Tight alternating knot constant
Description of constant
$C_{22b} = b_{o}$ is the largest constant for which one has an inequality \(L \geq b_{o} C\) for all knots that admit an alternating diagram, where $L$ is the ropelength of a knot (or link) with crossing number $C$. The ropelength $L$ is the infimum over all embeddings of the knot (or link) of the ratio of the contour length of the knot to its thickness. The thickness is defined as the radius of the smallest circle that passes through any three points on the knot (where collinear points yield an infinite radius). Colloquially, the ropelength is the least amount of rope required to tie a specific knot in a rope of unit radius. See [CKS2002] for the full definition.
Known upper bounds
Upper bounds are typically found by constructing alternating torus knots or links and minimizing the parameters of their construction.

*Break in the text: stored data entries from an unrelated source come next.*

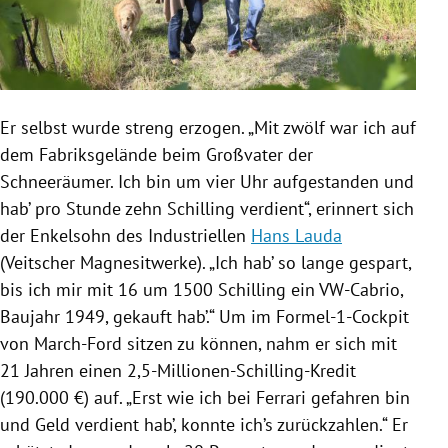
Er selbst wurde streng erzogen. „Mit zwölf war ich auf
dem Fabriksgelände beim Großvater der
Schneeräumer. Ich bin um vier Uhr aufgestanden und
hab’ pro Stunde zehn Schilling verdient“, erinnert sich
der Enkelsohn des Industriellen
Hans Lauda
(Veitscher Magnesitwerke). „Ich hab’ so lange gespart,
bis ich mir mit 16 um 1500 Schilling ein VW-Cabrio,
Baujahr 1949, gekauft hab’.“ Um im Formel-1-Cockpit
von March-Ford sitzen zu können, nahm er sich mit
21 Jahren einen 2,5-Millionen-Schilling-Kredit
(190.000 €) auf. „Erst wie ich bei
Ferrari
gefahren bin
und Geld verdient hab’, konnte ich’s zurückzahlen.“ Er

| Bound | Reference | Comments |
|---|---|---|
| 8.50 | [O2013] | Double helix |
| 7.63 | [Huh2018] | Four-strand superhelix |
| $1+\pi\sqrt{4+\frac{1}{\pi^2}}\approx 7.36$ | [Klotz2021] | Wrapped circle |
| 7.31 | [Kim2024] | Asymmetric double helix |
Known lower bounds
| Bound | Reference | Comments |
|---|---|---|
| $\frac{1}{59.5}\approx 0.017$ | [Diao2024] | First proof of positivity |
Additional comments
- There is also a convention where the ropelength is defined relative to a unit-diameter rope, but unit-radius is more common.
- Non-alternating knots have a three-quarter power lower bound, discussed in 22a.
References
- [CKS2002] Cantarella, Jason; Kusner, Robert B.; Sullivan, John M. On the minimum ropelength of knots and links. Invent. Math. 150, No. 2, 257-286 (2002).
- [Diao2024] Diao, Yuanan. The ropelength conjecture of alternating knots. Mathematical Proceedings of the Cambridge Philosophical Society. Vol. 177. No. 2. Cambridge University Press, 2024.
- [Olsen2013] Olsen, Kasper W., and Jakob Bohr. A principle for ideal torus knots. Europhysics Letters 103.3 (2013): 30002.
- [Huh2018] Huh, Youngsik, Hyoungjun Kim, and Seungsang Oh. Ropelength of superhelices and (2, n)-torus knots. Journal of Physics A: Mathematical and Theoretical 51.48 (2018): 485203.
- [Klotz2021] Klotz, Alexander R., and Matthew Maldonado. The ropelength of complex knots. Journal of Physics A: Mathematical and Theoretical 54.44 (2021): 445201.
- [Kim2024] Kim, Hyoungjun, Seungsang Oh, and Youngsik Huh. Efficiency of non-identical double helix patterns in minimizing ropelength of torus knots. Physica Scripta 99.7 (2024): 075240.